"""

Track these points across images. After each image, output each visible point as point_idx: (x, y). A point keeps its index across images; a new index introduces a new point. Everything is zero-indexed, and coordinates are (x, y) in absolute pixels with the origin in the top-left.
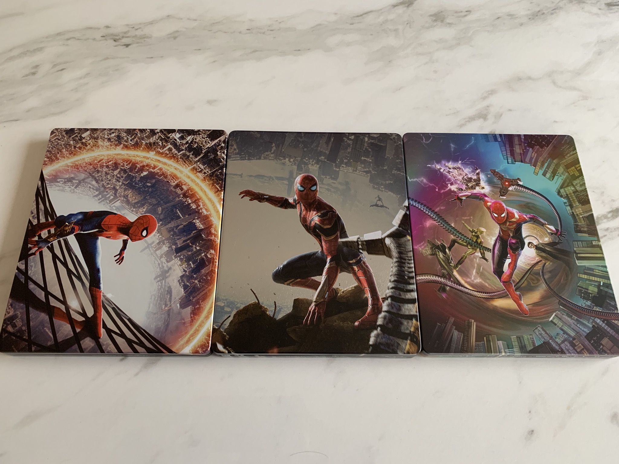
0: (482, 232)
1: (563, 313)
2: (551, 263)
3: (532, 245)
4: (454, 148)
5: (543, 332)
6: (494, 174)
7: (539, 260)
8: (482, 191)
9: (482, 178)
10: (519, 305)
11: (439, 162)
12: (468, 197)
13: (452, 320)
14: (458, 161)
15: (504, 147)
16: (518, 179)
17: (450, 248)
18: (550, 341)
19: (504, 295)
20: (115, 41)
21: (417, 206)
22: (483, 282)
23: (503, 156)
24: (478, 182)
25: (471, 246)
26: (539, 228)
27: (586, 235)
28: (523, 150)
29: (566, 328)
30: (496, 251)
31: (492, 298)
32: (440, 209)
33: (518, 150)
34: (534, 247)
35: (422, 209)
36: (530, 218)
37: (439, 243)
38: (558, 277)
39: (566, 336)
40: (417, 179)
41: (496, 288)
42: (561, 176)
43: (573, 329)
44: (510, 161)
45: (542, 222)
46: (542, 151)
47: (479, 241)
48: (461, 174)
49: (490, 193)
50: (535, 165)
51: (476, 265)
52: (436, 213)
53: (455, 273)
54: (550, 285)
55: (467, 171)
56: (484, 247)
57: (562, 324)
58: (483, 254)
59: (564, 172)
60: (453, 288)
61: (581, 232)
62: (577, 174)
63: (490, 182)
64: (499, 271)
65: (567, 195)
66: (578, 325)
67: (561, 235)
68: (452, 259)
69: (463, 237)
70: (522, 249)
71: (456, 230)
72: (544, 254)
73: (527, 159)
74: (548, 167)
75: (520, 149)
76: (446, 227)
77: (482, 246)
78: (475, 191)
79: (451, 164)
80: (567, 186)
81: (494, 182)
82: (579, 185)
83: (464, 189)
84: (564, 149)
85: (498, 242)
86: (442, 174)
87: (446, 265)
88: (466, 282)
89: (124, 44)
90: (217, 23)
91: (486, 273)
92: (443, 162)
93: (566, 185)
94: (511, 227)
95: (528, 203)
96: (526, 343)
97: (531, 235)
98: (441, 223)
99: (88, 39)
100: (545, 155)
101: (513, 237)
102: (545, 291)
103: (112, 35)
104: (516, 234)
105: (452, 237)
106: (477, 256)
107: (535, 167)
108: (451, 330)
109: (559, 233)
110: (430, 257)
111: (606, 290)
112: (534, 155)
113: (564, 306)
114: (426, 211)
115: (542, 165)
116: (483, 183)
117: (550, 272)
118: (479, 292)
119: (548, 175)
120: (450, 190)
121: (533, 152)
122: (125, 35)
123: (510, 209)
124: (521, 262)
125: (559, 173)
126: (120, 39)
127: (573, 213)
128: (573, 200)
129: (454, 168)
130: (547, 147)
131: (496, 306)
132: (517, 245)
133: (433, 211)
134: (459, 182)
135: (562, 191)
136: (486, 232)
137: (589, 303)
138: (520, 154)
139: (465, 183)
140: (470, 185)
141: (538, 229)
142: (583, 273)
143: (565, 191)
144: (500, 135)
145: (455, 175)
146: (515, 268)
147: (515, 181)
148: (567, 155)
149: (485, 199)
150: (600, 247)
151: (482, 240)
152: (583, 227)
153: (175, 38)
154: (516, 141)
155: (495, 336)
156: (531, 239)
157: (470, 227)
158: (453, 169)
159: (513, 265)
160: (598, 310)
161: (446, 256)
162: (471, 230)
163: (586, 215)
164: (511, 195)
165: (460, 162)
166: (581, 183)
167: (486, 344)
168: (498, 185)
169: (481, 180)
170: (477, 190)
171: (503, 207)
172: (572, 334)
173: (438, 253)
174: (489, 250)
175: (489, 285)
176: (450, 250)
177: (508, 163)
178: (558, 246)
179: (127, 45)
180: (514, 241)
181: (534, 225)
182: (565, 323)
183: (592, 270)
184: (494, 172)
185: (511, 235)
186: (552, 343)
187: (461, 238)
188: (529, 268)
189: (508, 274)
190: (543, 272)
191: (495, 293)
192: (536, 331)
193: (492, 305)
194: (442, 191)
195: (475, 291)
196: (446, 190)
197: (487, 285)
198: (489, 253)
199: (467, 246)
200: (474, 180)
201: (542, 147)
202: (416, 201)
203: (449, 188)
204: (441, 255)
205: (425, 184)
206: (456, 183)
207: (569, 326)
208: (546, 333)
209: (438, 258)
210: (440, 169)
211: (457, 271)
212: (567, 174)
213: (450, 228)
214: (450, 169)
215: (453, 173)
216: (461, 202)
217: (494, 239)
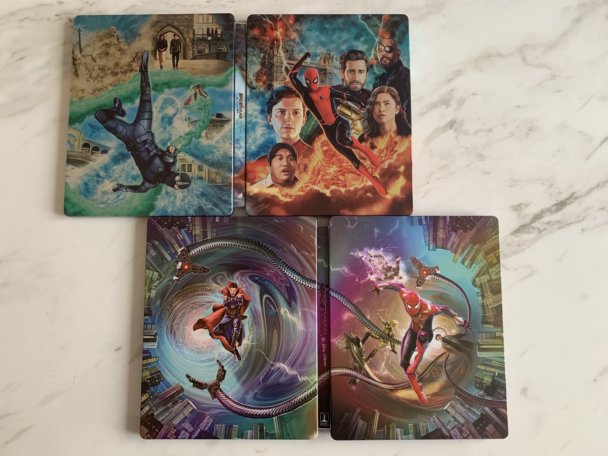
0: (394, 325)
1: (457, 402)
2: (454, 355)
3: (439, 337)
4: (378, 234)
5: (437, 420)
6: (413, 263)
7: (443, 352)
8: (400, 281)
9: (402, 267)
10: (420, 396)
11: (361, 249)
12: (386, 287)
13: (359, 410)
14: (380, 248)
15: (428, 232)
16: (437, 267)
17: (363, 342)
18: (442, 428)
19: (408, 386)
21: (337, 297)
22: (390, 374)
23: (425, 242)
24: (397, 270)
25: (383, 339)
26: (449, 319)
27: (491, 326)
28: (446, 234)
29: (457, 416)
30: (406, 344)
31: (396, 390)
32: (358, 301)
33: (441, 234)
34: (441, 339)
35: (342, 301)
36: (442, 309)
37: (354, 336)
38: (458, 368)
39: (456, 423)
40: (340, 268)
41: (401, 380)
42: (479, 264)
43: (463, 417)
44: (431, 247)
45: (451, 313)
46: (465, 235)
47: (391, 334)
48: (381, 263)
49: (407, 283)
50: (455, 252)
51: (385, 358)
52: (354, 305)
53: (366, 366)
54: (450, 376)
55: (388, 260)
56: (395, 340)
57: (454, 412)
58: (393, 347)
59: (483, 259)
60: (363, 380)
61: (487, 323)
62: (495, 261)
63: (409, 272)
64: (405, 364)
65: (481, 284)
66: (468, 413)
67: (468, 327)
68: (364, 352)
69: (376, 330)
70: (430, 342)
71: (371, 322)
72: (449, 346)
73: (449, 246)
74: (468, 255)
75: (443, 233)
76: (362, 320)
77: (393, 339)
78: (393, 281)
79: (373, 252)
80: (483, 275)
81: (413, 271)
82: (494, 273)
83: (383, 279)
84: (487, 232)
85: (408, 335)
86: (363, 263)
87: (359, 358)
88: (375, 374)
91: (394, 366)
92: (366, 249)
93: (482, 273)
94: (422, 319)
95: (443, 294)
96: (421, 430)
97: (440, 327)
98: (358, 316)
100: (467, 240)
101: (423, 330)
102: (445, 382)
104: (426, 326)
105: (367, 330)
106: (388, 349)
107: (456, 254)
108: (357, 419)
109: (467, 325)
110: (345, 350)
111: (499, 380)
112: (457, 240)
113: (459, 395)
114: (345, 302)
115: (463, 251)
116: (401, 273)
117: (452, 364)
118: (385, 384)
119: (466, 263)
120: (369, 280)
121: (455, 237)
123: (424, 300)
124: (427, 355)
125: (477, 260)
127: (483, 303)
128: (486, 289)
129: (376, 256)
130: (471, 231)
131: (399, 397)
132: (426, 337)
133: (352, 302)
134: (378, 272)
135: (477, 280)
136: (398, 325)
137: (482, 393)
138: (442, 239)
139: (384, 272)
140: (389, 274)
141: (447, 321)
142: (482, 364)
143: (480, 280)
144: (426, 217)
145: (375, 263)
146: (421, 361)
147: (433, 270)
148: (488, 240)
149: (401, 290)
150: (502, 338)
151: (394, 333)
152: (490, 318)
154: (441, 224)
155: (395, 424)
156: (440, 331)
157: (384, 319)
158: (374, 257)
159: (419, 358)
160: (488, 399)
161: (360, 349)
162: (385, 322)
163: (495, 305)
164: (427, 285)
165: (382, 249)
166: (497, 271)
167: (386, 431)
168: (415, 274)
169: (400, 270)
170: (396, 280)
171: (418, 298)
172: (462, 421)
173: (352, 346)
174: (399, 342)
175: (395, 377)
176: (363, 343)
177: (429, 250)
178: (464, 338)
180: (423, 334)
181: (444, 317)
182: (458, 411)
183: (490, 361)
184: (414, 261)
185: (422, 327)
186: (443, 430)
187: (375, 331)
188: (433, 360)
189: (413, 366)
190: (445, 364)
191: (399, 384)
192: (431, 419)
193: (396, 396)
194: (362, 282)
195: (382, 383)
196: (365, 280)
197: (394, 378)
198: (399, 345)
199: (379, 339)
200: (394, 268)
201: (465, 231)
202: (336, 293)
203: (368, 278)
204: (355, 348)
205: (346, 274)
206: (375, 273)
207: (460, 414)
208: (440, 420)
209: (352, 351)
210: (362, 257)
211: (368, 364)
212: (485, 261)
213: (366, 321)
214: (371, 257)
215: (374, 262)
216: (378, 293)
217: (405, 331)
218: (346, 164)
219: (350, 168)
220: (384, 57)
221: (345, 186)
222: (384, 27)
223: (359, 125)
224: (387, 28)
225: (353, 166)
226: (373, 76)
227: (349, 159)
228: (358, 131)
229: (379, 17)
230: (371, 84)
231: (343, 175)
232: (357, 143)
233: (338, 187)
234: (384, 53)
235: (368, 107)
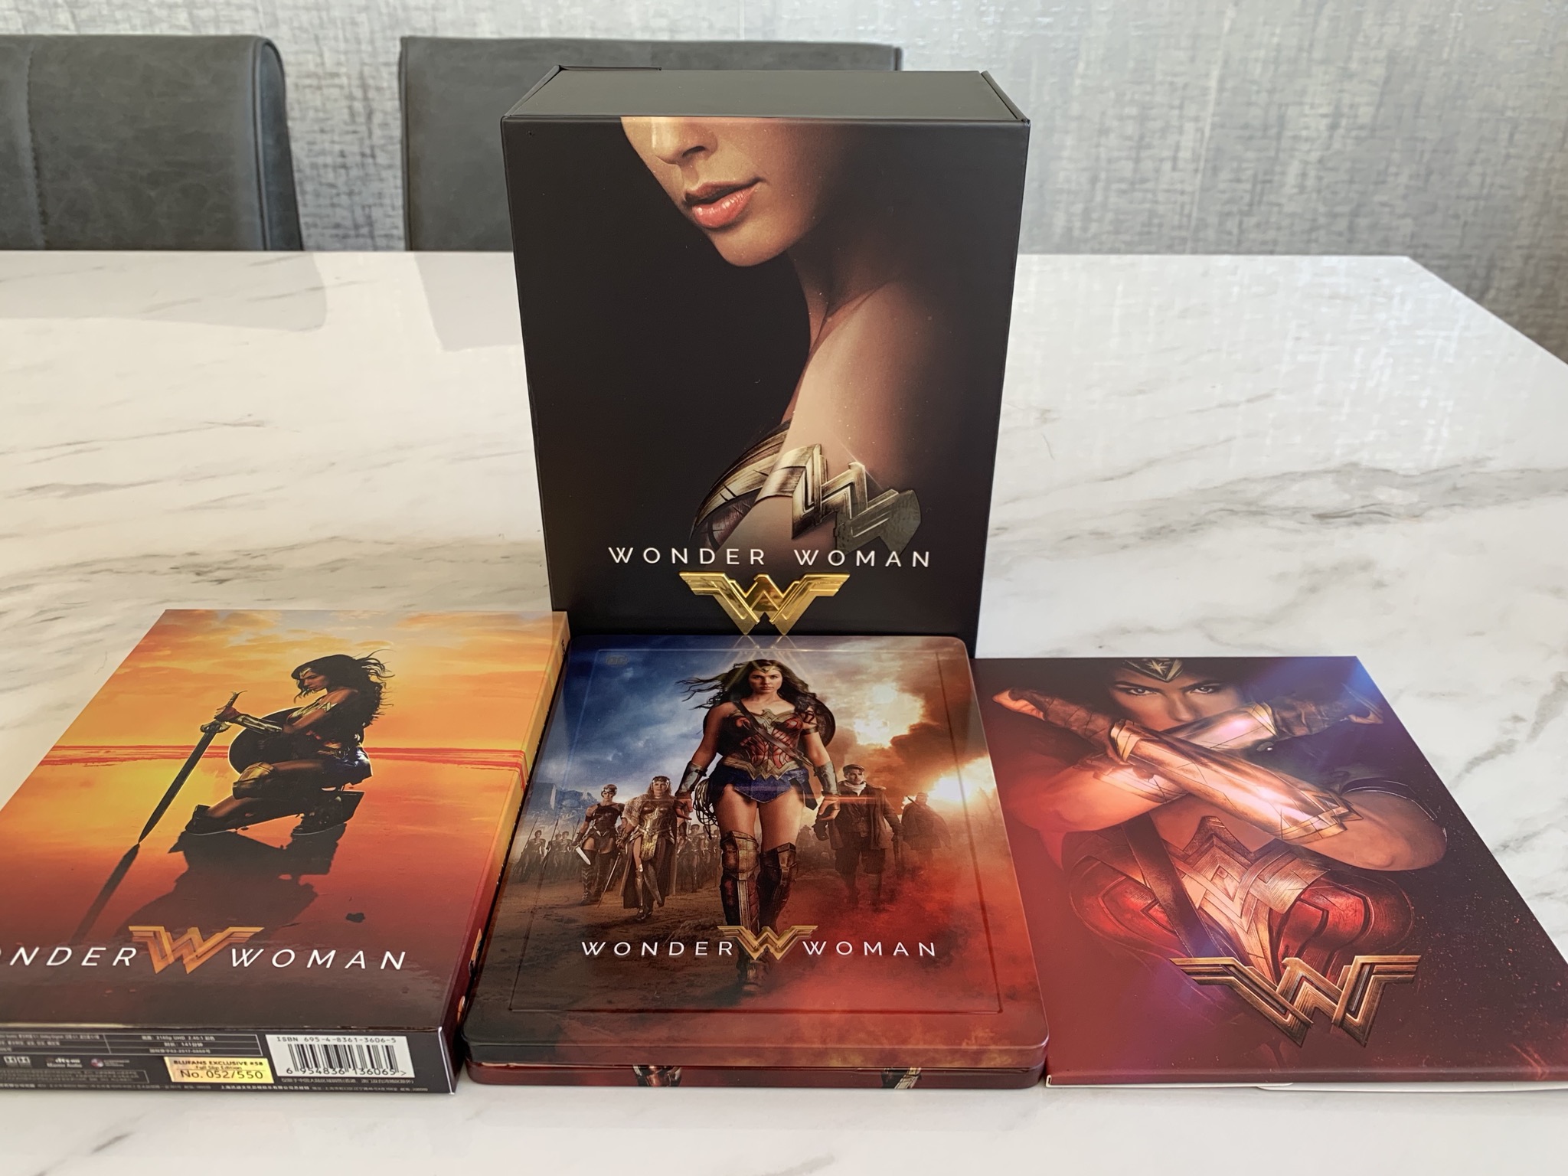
20: (198, 574)
89: (215, 579)
90: (438, 547)
99: (141, 572)
103: (196, 565)
122: (224, 565)
126: (210, 572)
153: (333, 570)
179: (221, 581)
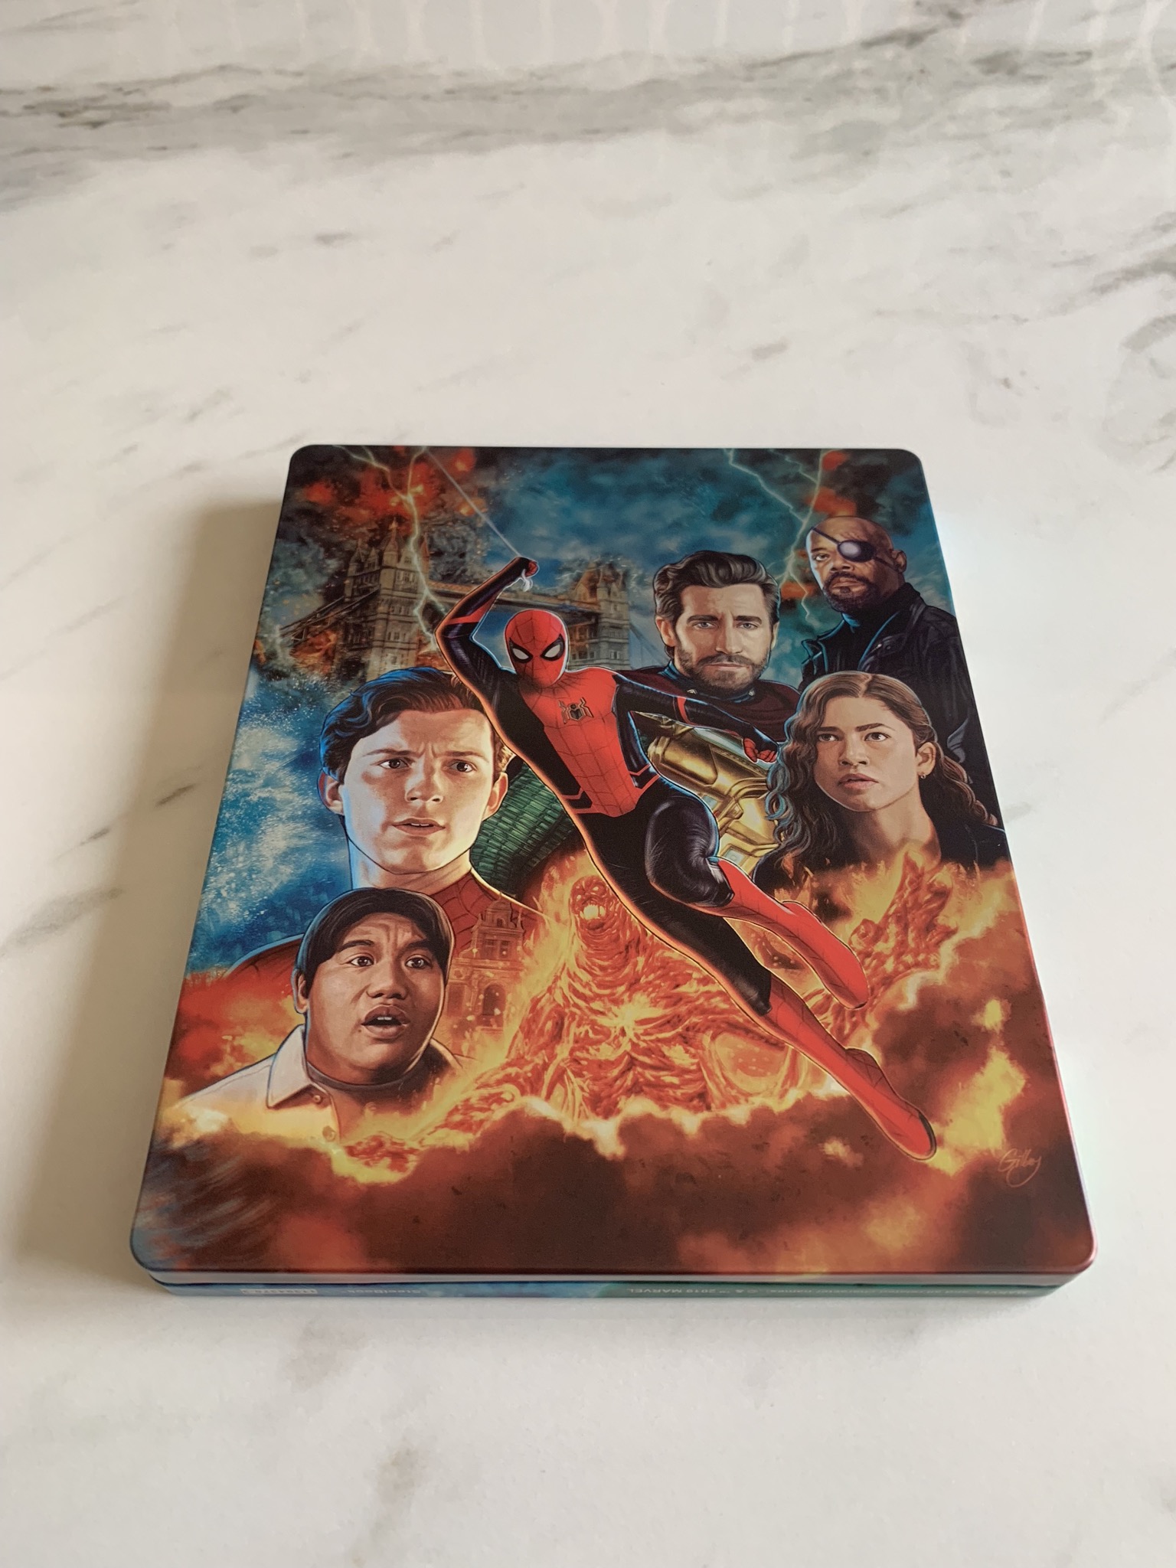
218: (703, 989)
219: (724, 1006)
220: (837, 574)
221: (701, 1099)
222: (826, 483)
223: (753, 817)
224: (840, 487)
225: (735, 998)
226: (800, 639)
227: (715, 962)
228: (751, 842)
229: (809, 456)
230: (793, 665)
231: (685, 1040)
232: (749, 893)
233: (665, 1107)
234: (839, 563)
235: (788, 746)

"""

**EXERCISE OBJECTIVE**
Please copy the lines above, from the line with "218: (346, 164)" up to and including the line with "221: (701, 1099)", without changing them, and leave out the picture lines.

**RESPONSE BELOW**
218: (346, 164)
219: (350, 168)
220: (384, 57)
221: (345, 186)
222: (384, 27)
223: (359, 125)
224: (387, 28)
225: (353, 166)
226: (373, 76)
227: (349, 159)
228: (358, 131)
229: (379, 17)
230: (371, 84)
231: (343, 175)
232: (357, 143)
233: (338, 187)
234: (384, 53)
235: (368, 107)
20: (198, 574)
89: (215, 579)
90: (438, 547)
99: (141, 572)
103: (196, 565)
122: (224, 565)
126: (210, 572)
153: (333, 570)
179: (221, 581)
218: (703, 989)
219: (724, 1006)
220: (837, 574)
221: (701, 1099)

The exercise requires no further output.